Hydralazine modifies Aß fibril formation and prevents modification by lipids in vitro.

Lipid oxidative damage and amyloid ß (Aß) misfolding contribute to Alzheimer's disease (AD) pathology. Thus, the prevention of oxidative damage and Aß misfolding are attractive targets for drug discovery. At present, no AD drugs approved by the Food and Drug Administration (FDA) prevent or halt disease progression. Hydralazine, a smooth muscle relaxant, is a potential drug candidate for AD drug therapy as it reduces Aß production and prevents oxidative damage via its antioxidant hydrazide group. We evaluated the efficacy of hydralazine, and related hydrazides, in reducing (1) Aß misfolding and (2) Aß protein modification by the reactive lipid 4-hydroxy-2-nonenal (HNE) using transmission electron microscopy and Western blotting.

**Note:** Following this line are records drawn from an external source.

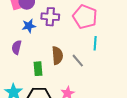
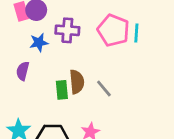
cyan line: (95, 43) -> (136, 33), moved
green rectangle: (38, 69) -> (62, 90), moved

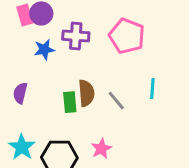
cyan line: (136, 33) -> (152, 89), moved
purple semicircle: (23, 71) -> (20, 93), moved

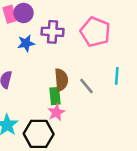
green rectangle: (70, 102) -> (55, 96), moved
pink star: (101, 149) -> (56, 112), moved

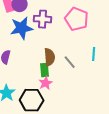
blue star: (26, 43) -> (22, 28), size x1.6

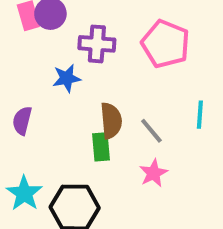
blue star: (22, 28) -> (67, 78), moved, size x0.6
pink star: (46, 83) -> (153, 173), moved

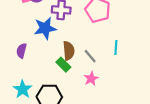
blue star: (67, 78) -> (45, 28), size x1.5
green rectangle: (101, 147) -> (63, 65), turned -40

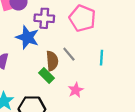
blue star: (45, 28) -> (27, 37), turned 30
gray line: (90, 56) -> (69, 54), moved

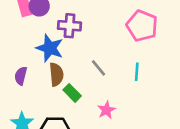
pink pentagon: (82, 18) -> (142, 26), moved
brown semicircle: (52, 61) -> (56, 74), moved

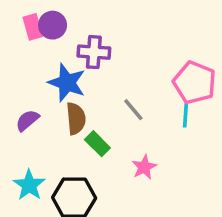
pink pentagon: (142, 26) -> (194, 83), moved
purple semicircle: (21, 76) -> (27, 120), turned 36

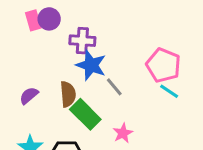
blue star: (67, 83) -> (91, 65), moved
cyan line: (186, 115) -> (169, 91), moved, turned -60
green rectangle: (97, 144) -> (85, 114), size x1.5

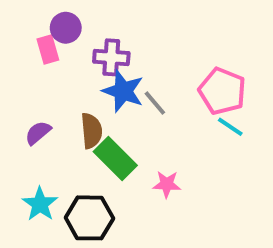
pink rectangle: (33, 20) -> (48, 50), moved
gray line: (114, 87) -> (155, 103), moved
pink star: (123, 133) -> (167, 184), turned 30

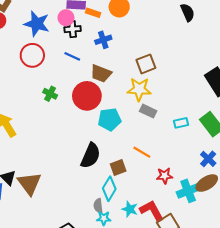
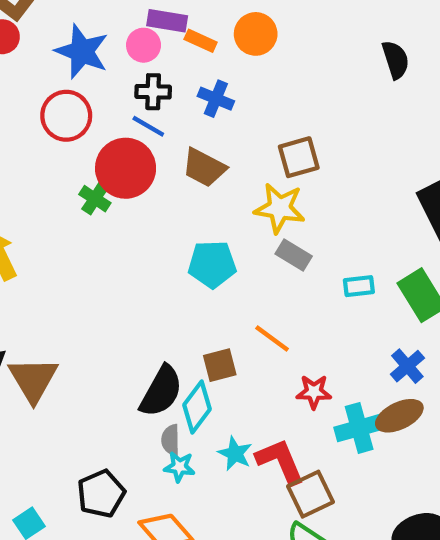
black cross: (73, 29) -> (153, 92), moved
blue cross: (103, 40) -> (216, 99), turned 35
red circle: (87, 96) -> (126, 168), moved
black semicircle: (91, 156) -> (161, 391), moved

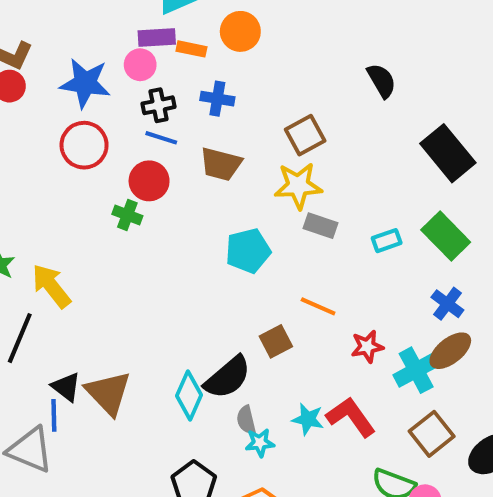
black semicircle: (396, 60) -> (382, 81), moved
red circle: (126, 168) -> (149, 181), size x0.7
black semicircle: (161, 391) -> (228, 377), turned 33
cyan diamond: (197, 407) -> (189, 395), moved
brown square: (311, 494) -> (432, 434), moved

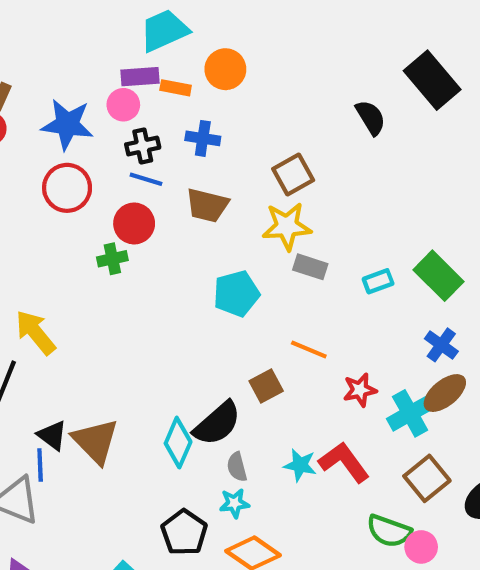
black rectangle: (448, 153) -> (432, 80), moved
green cross: (127, 215) -> (112, 259), turned -32
cyan star: (260, 443) -> (234, 503), moved

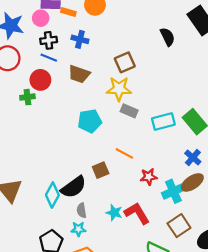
cyan rectangle: (378, 281) -> (163, 122), size x1.5

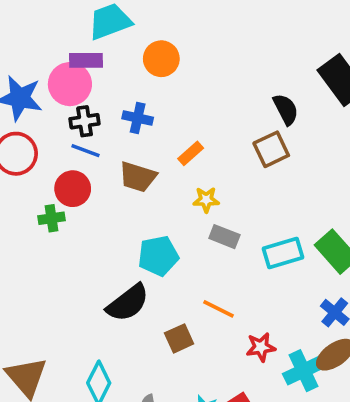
orange rectangle: (68, 12) -> (191, 153), moved, turned -56
pink circle: (41, 18) -> (70, 84), size x1.5
brown square: (125, 62) -> (271, 149), moved
yellow star: (119, 89) -> (206, 200), size x0.6
black semicircle: (74, 187) -> (128, 303), moved

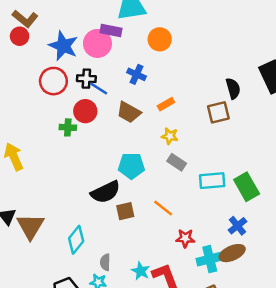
black cross: (85, 121) -> (86, 79), moved
brown square: (179, 338) -> (125, 211), moved

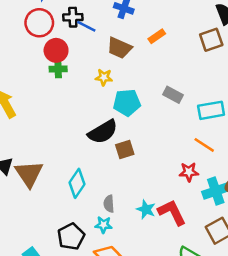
red circle: (85, 111) -> (56, 50), moved
yellow star: (170, 136) -> (104, 77), moved
orange line: (163, 208) -> (204, 145), moved

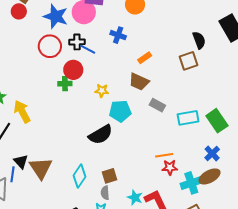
brown trapezoid: (119, 48) -> (139, 82), moved
red circle: (56, 50) -> (73, 70), moved
orange line: (204, 145) -> (164, 155), moved, turned -42
brown square: (125, 150) -> (109, 176), moved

While hydralazine did not prevent Aß aggregation as measured using the protease protection assay, there were more oligomeric species observed by electron microscopy. Hydralazine prevented lipid modification of Aß, and Aß was used as a proxy for classes of proteins which either misfold or are modified by HNE. All of the other hydrazides prevented lipid modification of Aß and also did not prevent Aß aggregation. Surprisingly, a few of the compounds, carbazochrome and niclosamide, appeared to augment Aß formation. Thus, hydrazides reduced lipid oxidative damage, and hydralazine additionally reduced Aß misfolding. While hydralazine would require specific chemical modifications for use as an AD therapeutic itself (to improve blood brain barrier permeability, reduce vasoactive side effects, and optimization for amyloid inhibition), this study suggests its potential merit for further AD drug development.